**Source extract**.
Review: TumbleSeed 

TumbleSeed is a roguelike game unlike anything else out there as far as I know. You play as the titular TumbleSeed, a noble hero rolling his way up a mountain to stop some kind of evil worm-like creature from destroying everything you know and love; or at least that is what I think is happening.

Moving our hero around is a lot more complicated than meets the eye, in fact, I’ve seen many people question how the game is even played after watching its trailers. To help you understand check out this video for Ice Cold Beer, a mechanical arcade game that clearly inspired the five developers behind TumbleSeed. While that old arcade game wants you to use joysticks to slowly raise and roll your ball from side to side to get it to a defined hole, TumbleSeed tasks you with getting to the very top, while avoiding enemies, completing quests, and planting crystal seeds to activate one of your collected powers.

If you think that sounds hard, you have no friggin’ idea. Don’t let the cute and colorful aesthetics fool you, TumbleSeed is one of the hardest games I’ve ever played hands down. I’d say it is purely a skill based game, but the nature of randomly generated levels lets RNG play a small role as well. I’ve put many many hours in and I’ve only been able to make it to the very end of the third of five sections. I currently sit at sixth in the world on the Switch version’s leaderboards, out of 150 players so far, and at least two of the people ahead of me are developers. Judging by the high scores, which are based on distance traveled up the mountain, I’d say I’ve made it a little over halfway as my score is 587 and the top score is 960, though who really knows if that isn’t a red herring.

**Work item A**.
Print the part of the TumbleSeed review from "Review: TumbleSeed" to "think is happening.".
**Work item B**.
Translate this sentence from the TumbleSeed review into Spanish: "I’ve put many many hours in and I’ve only been able to make it to the very end of the third of five sections."

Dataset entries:
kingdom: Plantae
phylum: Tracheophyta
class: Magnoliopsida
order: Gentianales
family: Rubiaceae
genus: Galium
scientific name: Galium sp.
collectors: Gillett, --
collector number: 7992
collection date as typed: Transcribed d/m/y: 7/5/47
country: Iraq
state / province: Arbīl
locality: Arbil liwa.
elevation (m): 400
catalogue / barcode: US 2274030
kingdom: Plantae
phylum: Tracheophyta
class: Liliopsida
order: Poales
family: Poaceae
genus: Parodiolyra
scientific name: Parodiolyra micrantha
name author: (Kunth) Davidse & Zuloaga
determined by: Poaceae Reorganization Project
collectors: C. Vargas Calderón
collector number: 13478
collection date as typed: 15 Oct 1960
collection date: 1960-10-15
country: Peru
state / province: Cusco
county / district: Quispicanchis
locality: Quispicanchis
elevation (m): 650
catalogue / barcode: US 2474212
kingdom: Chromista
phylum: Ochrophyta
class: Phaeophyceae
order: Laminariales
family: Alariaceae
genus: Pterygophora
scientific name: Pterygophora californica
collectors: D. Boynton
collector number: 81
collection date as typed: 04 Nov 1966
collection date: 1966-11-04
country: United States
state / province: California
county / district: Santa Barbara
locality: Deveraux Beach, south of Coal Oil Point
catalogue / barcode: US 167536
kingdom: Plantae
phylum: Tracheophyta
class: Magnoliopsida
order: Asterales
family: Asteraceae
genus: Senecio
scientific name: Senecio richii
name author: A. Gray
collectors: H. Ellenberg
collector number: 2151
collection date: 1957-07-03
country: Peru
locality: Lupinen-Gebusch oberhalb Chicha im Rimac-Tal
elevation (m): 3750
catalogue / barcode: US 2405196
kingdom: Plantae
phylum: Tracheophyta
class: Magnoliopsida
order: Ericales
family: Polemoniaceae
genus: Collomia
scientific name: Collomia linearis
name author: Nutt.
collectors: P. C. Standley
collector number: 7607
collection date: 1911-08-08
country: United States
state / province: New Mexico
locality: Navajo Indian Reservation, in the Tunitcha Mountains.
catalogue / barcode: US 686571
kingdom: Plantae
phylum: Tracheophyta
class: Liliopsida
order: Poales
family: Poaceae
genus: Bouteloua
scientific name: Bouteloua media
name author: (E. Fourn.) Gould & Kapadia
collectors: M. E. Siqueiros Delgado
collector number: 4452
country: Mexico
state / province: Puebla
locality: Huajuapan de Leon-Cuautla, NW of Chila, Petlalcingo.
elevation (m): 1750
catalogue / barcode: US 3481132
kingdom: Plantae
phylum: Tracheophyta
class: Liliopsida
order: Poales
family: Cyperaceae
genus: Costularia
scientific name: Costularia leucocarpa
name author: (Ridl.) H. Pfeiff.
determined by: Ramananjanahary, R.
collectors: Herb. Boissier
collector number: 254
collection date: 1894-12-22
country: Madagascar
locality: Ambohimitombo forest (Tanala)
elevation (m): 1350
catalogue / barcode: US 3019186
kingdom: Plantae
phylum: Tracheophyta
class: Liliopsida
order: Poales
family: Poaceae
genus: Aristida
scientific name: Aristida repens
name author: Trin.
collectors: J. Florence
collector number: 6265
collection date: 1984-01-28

**Exercise output A**.
Review: TumbleSeed 

TumbleSeed is a roguelike game unlike anything else out there as far as I know. You play as the titular TumbleSeed, a noble hero rolling his way up a mountain to stop some kind of evil worm-like creature from destroying everything you know and love; or at least that is what I think is happening.

**Exercise output B**.
He dedicado muchas, muchas horas y solo he logrado llegar hasta el final mismo de la tercera de cinco secciones.